Goal of the exercise
Look below for the line that contains "Previdência", then copy it and each following line exactly, through and including the line that contains "allé récemment faire".

Collected data
[Start of section]
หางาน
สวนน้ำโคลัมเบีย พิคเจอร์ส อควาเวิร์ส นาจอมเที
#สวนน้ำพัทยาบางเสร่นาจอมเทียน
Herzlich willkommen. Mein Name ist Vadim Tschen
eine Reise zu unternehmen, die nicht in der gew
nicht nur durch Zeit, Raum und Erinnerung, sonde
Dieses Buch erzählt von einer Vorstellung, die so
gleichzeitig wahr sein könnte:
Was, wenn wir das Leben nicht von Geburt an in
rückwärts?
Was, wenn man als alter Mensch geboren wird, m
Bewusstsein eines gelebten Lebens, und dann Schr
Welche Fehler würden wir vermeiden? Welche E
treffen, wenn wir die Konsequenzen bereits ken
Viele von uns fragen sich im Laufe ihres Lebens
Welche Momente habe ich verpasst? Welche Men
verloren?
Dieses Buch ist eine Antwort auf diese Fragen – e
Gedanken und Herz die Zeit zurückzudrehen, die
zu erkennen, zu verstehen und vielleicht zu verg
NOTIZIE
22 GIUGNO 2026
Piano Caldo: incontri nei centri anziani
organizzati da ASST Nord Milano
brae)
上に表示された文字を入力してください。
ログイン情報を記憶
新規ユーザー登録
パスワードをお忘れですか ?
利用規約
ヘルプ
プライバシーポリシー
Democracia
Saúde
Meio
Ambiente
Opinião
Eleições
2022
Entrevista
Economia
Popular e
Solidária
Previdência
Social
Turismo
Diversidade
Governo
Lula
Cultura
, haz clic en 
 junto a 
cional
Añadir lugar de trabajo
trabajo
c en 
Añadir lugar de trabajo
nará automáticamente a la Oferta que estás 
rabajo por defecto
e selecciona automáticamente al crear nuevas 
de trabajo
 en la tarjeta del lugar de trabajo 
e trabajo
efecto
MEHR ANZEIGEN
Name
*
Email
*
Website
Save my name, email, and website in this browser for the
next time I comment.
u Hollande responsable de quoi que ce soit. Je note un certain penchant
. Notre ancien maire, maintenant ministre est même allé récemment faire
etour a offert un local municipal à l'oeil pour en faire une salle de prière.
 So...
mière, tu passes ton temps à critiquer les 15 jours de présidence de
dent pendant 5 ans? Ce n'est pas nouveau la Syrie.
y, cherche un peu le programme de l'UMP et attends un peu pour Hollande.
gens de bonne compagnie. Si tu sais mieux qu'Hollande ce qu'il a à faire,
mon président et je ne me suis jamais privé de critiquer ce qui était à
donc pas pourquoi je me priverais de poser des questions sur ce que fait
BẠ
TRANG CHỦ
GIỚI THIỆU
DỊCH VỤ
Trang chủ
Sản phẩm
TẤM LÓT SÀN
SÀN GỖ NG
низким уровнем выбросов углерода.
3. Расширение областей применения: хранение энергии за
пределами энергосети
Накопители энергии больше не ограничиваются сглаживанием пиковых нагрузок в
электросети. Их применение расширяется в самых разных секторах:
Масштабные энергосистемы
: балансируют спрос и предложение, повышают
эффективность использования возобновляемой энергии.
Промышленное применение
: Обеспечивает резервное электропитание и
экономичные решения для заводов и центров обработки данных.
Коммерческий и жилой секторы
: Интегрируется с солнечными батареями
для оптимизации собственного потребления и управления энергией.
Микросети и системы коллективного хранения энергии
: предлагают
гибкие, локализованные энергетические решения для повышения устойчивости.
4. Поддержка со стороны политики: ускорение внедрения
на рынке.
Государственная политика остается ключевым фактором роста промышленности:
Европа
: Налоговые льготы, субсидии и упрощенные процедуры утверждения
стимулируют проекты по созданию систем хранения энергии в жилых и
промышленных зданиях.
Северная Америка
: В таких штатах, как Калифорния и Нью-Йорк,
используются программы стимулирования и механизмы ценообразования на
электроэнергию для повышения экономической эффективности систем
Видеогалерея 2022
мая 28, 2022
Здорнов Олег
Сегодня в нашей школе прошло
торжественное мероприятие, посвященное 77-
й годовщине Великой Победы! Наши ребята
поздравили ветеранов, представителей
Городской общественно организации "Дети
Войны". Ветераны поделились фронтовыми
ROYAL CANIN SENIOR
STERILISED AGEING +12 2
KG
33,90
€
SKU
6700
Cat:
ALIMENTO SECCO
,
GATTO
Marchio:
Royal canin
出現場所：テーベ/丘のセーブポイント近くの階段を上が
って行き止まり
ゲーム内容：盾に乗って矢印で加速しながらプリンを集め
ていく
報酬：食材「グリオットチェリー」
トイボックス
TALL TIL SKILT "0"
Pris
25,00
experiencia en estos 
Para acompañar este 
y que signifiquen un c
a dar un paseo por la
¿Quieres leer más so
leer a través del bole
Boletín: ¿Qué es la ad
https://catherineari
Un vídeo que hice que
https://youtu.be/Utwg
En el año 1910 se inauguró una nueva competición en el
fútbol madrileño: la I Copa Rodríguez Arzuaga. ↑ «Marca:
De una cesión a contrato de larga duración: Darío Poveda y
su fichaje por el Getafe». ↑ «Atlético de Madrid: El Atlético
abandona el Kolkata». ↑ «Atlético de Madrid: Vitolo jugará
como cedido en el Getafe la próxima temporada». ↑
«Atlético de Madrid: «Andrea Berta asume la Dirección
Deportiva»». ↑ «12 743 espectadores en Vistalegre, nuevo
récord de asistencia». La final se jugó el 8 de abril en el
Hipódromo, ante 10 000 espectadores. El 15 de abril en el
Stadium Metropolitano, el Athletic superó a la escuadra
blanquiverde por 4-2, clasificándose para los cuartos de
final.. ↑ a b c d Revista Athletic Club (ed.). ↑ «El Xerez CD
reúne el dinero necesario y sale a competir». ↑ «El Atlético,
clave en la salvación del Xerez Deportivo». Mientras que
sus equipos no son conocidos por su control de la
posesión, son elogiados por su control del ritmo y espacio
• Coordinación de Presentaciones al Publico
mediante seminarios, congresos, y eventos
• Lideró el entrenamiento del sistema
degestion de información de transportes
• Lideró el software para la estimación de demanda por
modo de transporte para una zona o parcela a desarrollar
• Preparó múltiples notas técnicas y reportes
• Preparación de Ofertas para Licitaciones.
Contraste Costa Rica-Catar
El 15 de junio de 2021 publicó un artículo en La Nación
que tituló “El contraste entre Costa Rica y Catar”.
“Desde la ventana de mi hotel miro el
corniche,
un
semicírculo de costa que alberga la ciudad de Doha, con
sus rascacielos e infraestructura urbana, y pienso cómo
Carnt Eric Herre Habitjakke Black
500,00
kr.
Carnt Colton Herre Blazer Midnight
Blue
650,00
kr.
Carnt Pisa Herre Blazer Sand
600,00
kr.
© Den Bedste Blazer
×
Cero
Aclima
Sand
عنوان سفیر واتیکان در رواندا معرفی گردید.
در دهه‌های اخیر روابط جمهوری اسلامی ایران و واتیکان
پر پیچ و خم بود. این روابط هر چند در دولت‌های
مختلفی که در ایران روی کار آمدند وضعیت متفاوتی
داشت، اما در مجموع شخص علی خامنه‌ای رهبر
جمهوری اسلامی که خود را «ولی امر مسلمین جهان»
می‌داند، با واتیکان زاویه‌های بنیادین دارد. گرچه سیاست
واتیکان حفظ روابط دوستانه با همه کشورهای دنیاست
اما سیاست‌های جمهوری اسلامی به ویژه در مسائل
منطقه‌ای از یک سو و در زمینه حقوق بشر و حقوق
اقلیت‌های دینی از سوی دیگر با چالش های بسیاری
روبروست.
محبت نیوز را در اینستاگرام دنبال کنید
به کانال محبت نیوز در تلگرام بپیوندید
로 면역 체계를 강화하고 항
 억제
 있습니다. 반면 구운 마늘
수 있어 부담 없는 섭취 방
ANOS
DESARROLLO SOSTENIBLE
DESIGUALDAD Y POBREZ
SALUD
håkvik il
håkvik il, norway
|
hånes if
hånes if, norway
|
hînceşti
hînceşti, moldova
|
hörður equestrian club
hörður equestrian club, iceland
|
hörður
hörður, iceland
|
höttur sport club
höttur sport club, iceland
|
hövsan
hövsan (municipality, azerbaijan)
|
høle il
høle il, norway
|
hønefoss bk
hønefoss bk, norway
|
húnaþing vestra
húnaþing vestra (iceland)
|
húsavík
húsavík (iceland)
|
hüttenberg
[End of section]
Your response
Previdência
Social
Turismo
Diversidade
Governo
Lula
Cultura
, haz clic en 
 junto a 
cional
Añadir lugar de trabajo
trabajo
c en 
Añadir lugar de trabajo
nará automáticamente a la Oferta que estás 
rabajo por defecto
e selecciona automáticamente al crear nuevas 
de trabajo
 en la tarjeta del lugar de trabajo 
e trabajo
efecto
MEHR ANZEIGEN
Name
*
Email
*
Website
Save my name, email, and website in this browser for the
next time I comment.
u Hollande responsable de quoi que ce soit. Je note un certain penchant
. Notre ancien maire, maintenant ministre est même allé récemment faire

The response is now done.